Дымка образов, кровать в Милане: Рим, университет, что скажешь, Фра? – Да. Видение исчезло.

– А еще, – он попытался взглянуть на нее ясным взглядом, но не смог. – Поскольку ты ничего не зарабатываешь, скажи, если я уйду с работы, как мы будем платить ипотеку? На что жить?

– Боже! – она сжала кулаки, мечтая раздавить его. – У меня была работа! Были друзья, жизнь! Я все бросила ради тебя! И твоих долбаных хотелок!

– Это неправда, у тебя есть книга, и ты точно не собиралась сидеть здесь и бездельничать. Разве не об этом ты мечтала всю жизнь – бросить работу, наконец-то получить возможность делать то, что хочешь, быть свободной?

– У меня не получается рисовать, хрен бы тебя побрал, ничего не получается!

– А ты начни, и увидишь, все получится.

– Начать? Что ты, черт побери, несешь? Съешь яблоко, и все наладится? Пойди прогуляйся? Разве ты не видишь, чем я занята каждый день? Не видишь, в каком я состоянии?

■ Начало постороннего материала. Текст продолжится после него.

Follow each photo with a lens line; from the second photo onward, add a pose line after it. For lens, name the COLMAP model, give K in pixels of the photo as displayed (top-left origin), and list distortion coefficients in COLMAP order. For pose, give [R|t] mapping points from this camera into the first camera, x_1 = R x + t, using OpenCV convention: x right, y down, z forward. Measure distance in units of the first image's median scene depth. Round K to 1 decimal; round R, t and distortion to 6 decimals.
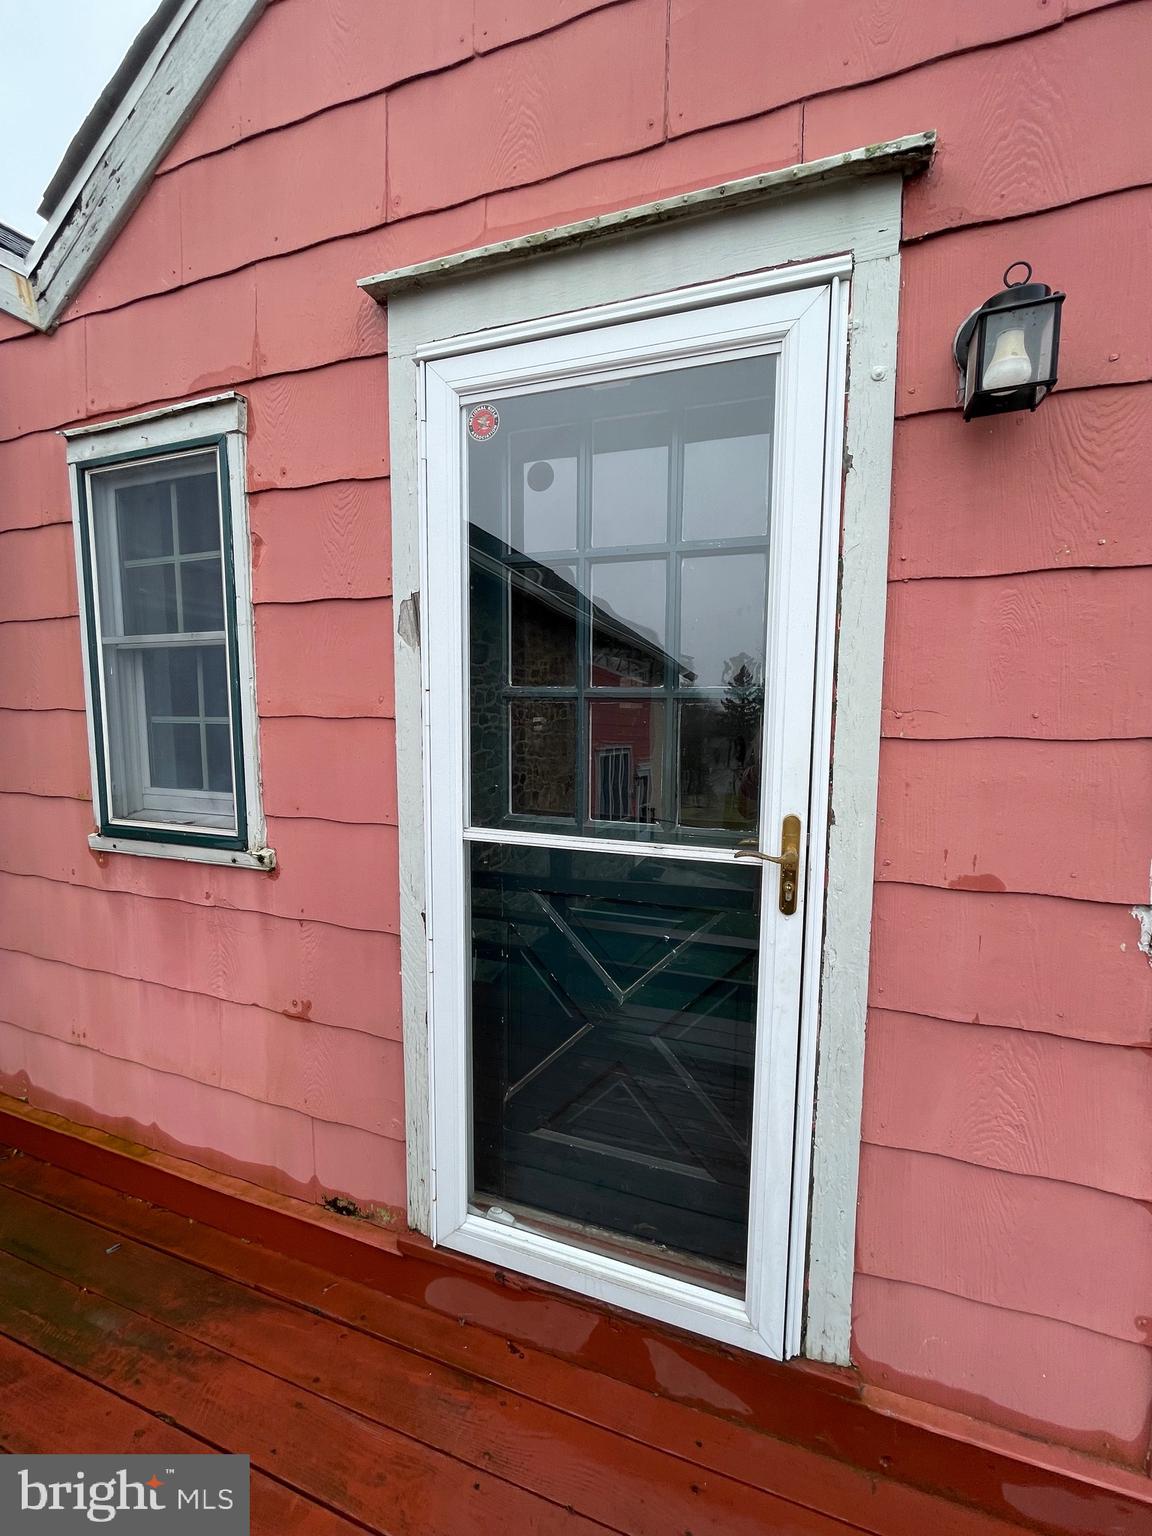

Наступила тишина. Он уставился в пол. И когда поднял голову, то превратился в человека, состоящего из одной ненависти.

– Мы всегда говорим о тебе, правда, Франческа? Франческе хорошо, Франческе плохо, Франческа хочет ребенка, Франческа отлично справляется со своей работой, Франческа хочет еще одного ребенка, Франческа хочет пить, есть, Франческе грустно, и Боже, помоги нам, если Франческе грустно, мы ведь должны ее утешить. Мы здесь для этого, не так ли? Мы живем, чтобы сделать Франческу счастливой, – он взял стакан со стола. Наполнил его водой. Рука все еще дрожала. Он поднес стакан к губам, но тот выскользнул и разбился. Никто не шевельнулся. – А ты понимаешь, что я тоже существую, Франческа? Это момент моего триумфа, сейчас речь обо мне, а не о тебе. Обо мне, понимаешь? На этот раз обо мне! – крикнул он. Затем понизил голос. – У тебя всегда была отличная работа. Ты всегда была такой хорошей, уважаемой, любимой. Много друзей, умные и приятные коллеги, тебя все всегда обожали. Гениальная Франческа. Франческа может позволить себе иметь одного, двух, десять детей, из-за этого лишиться работы, но какое ей дело? Вечно проигрывающий придурок в этой ситуации – я. Еще и потому, что у нас две дочери, Фра. Тебе когда-нибудь было не наплевать на это? Когда-нибудь замечала это?